**REQUIREMENT 1**
Write out the records from their start through the line containing "Answer: (A)", inclusive, and leave the pictures out of your answer.

**SELECTED EXTRACT**
BEGIN
There is a great demand for…better clothing, including even hoop skirts. Negro cloth, as it is called, osnaburgs, russet-colored shoes, — in short, the distinctive apparel formerly dealt out to them, as a uniform allowance, — are very generally rejected."
Edward L. Pierce, Government Agent, 1863
Contrabands wearing military overcoats and kepis. Well-dressed ladies sit in front of the Contraband office. A clothing clasp from House A.

One of the most common ways people express themselves is through clothing. Enslaved people had very little say in the clothes they wore. On plantations, slaves were given clothes or fabric to make clothes several times a year. Generally, clothes were made from a cheap, coarse, durable fabric called osnaburg. Osnaburg gets its name from Osnabrück, Germany. In the mid-1700s mills in Scotland began to make osnaburg. Millions of yards of fabric were exported to England, Holland, and Great Britain's colonies. Osnaburg was used so often for clothing worn by slaves that it became known as negro cloth. When freed people at Mitchelville finally had a chance to buy clothes or material of their own choosing, they refused to buy osnaburg. The 1863 account clearly shows that Mitchelville's residents were determined to throw off their old uniforms of enslavement and create new identities as free people.
END
**GIVEN ENTRIES**
BEGIN
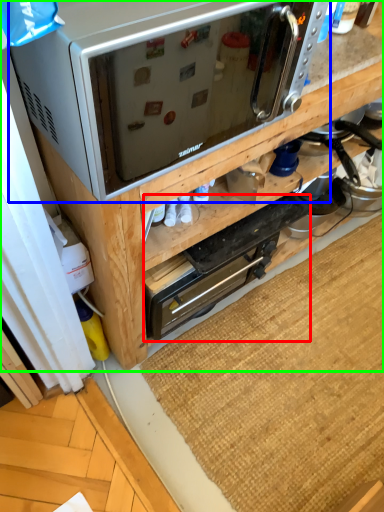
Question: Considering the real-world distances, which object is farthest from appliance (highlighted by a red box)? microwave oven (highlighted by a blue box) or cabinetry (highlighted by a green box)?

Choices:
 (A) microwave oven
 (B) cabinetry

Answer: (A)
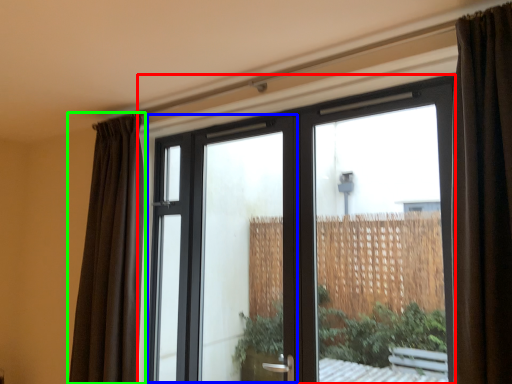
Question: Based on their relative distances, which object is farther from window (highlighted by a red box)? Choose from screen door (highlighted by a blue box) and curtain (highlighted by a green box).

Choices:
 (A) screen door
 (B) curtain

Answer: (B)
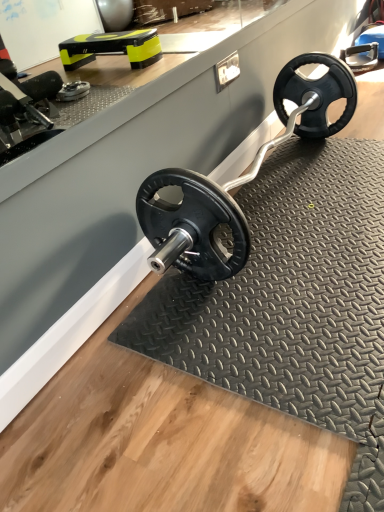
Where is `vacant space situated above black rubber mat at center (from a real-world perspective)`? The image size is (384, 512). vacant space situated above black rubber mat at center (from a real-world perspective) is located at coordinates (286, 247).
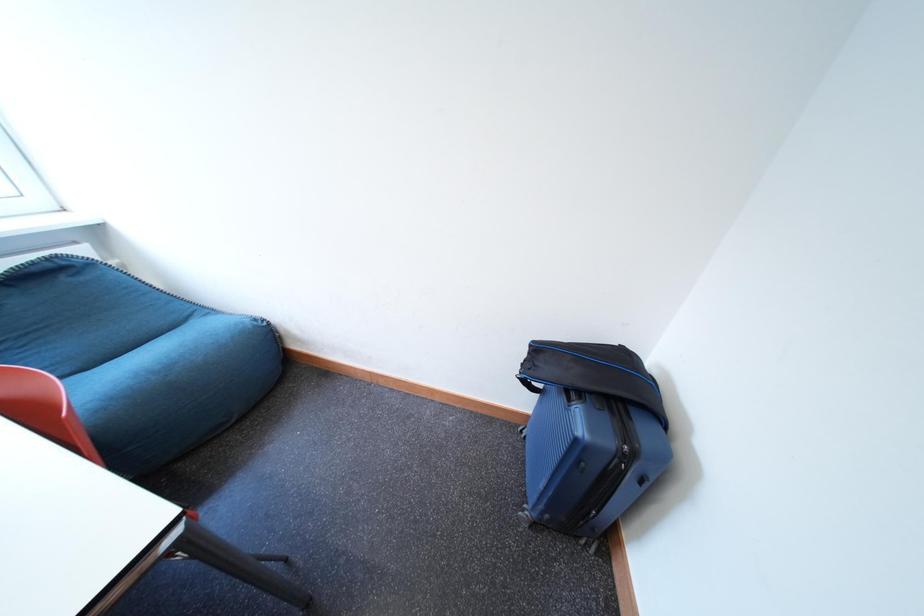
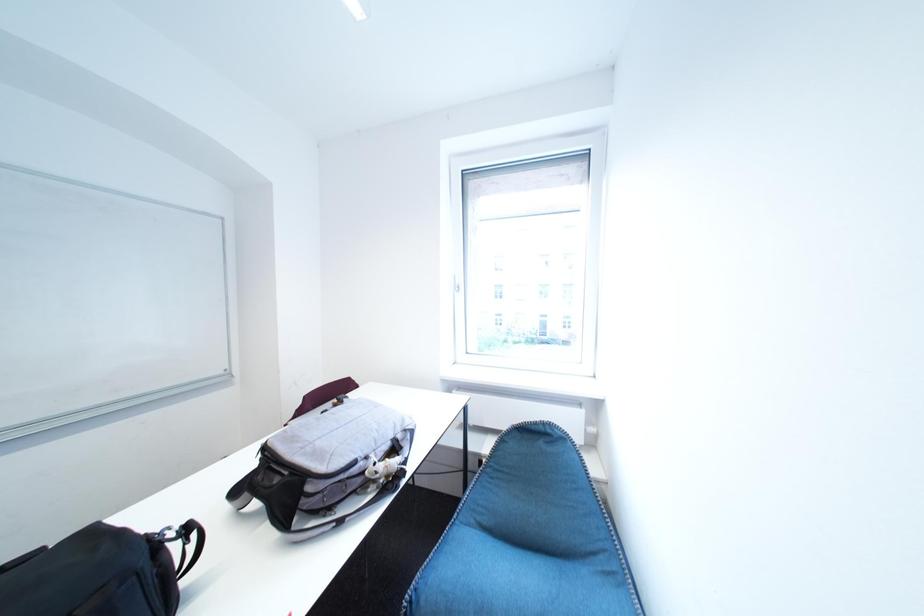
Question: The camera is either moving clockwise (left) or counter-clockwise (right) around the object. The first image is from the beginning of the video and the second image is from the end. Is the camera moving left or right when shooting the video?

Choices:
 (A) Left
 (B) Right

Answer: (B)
END
**REQUIREMENT 2**
Answer these questions from the passage on clothing at Mitchelville:
(a) From what place does osnaburg get its name?
(b) Who is credited with the 1863 account quoted at the top?
(c) When did mills in Scotland begin to make osnaburg?

**EXERCISE RESULT 1**
Question: Considering the real-world distances, which object is farthest from appliance (highlighted by a red box)? microwave oven (highlighted by a blue box) or cabinetry (highlighted by a green box)?

Choices:
 (A) microwave oven
 (B) cabinetry

Answer: (A)

**EXERCISE RESULT 2**
(a) Osnabrück, Germany.
(b) Edward L. Pierce, Government Agent.
(c) In the mid-1700s.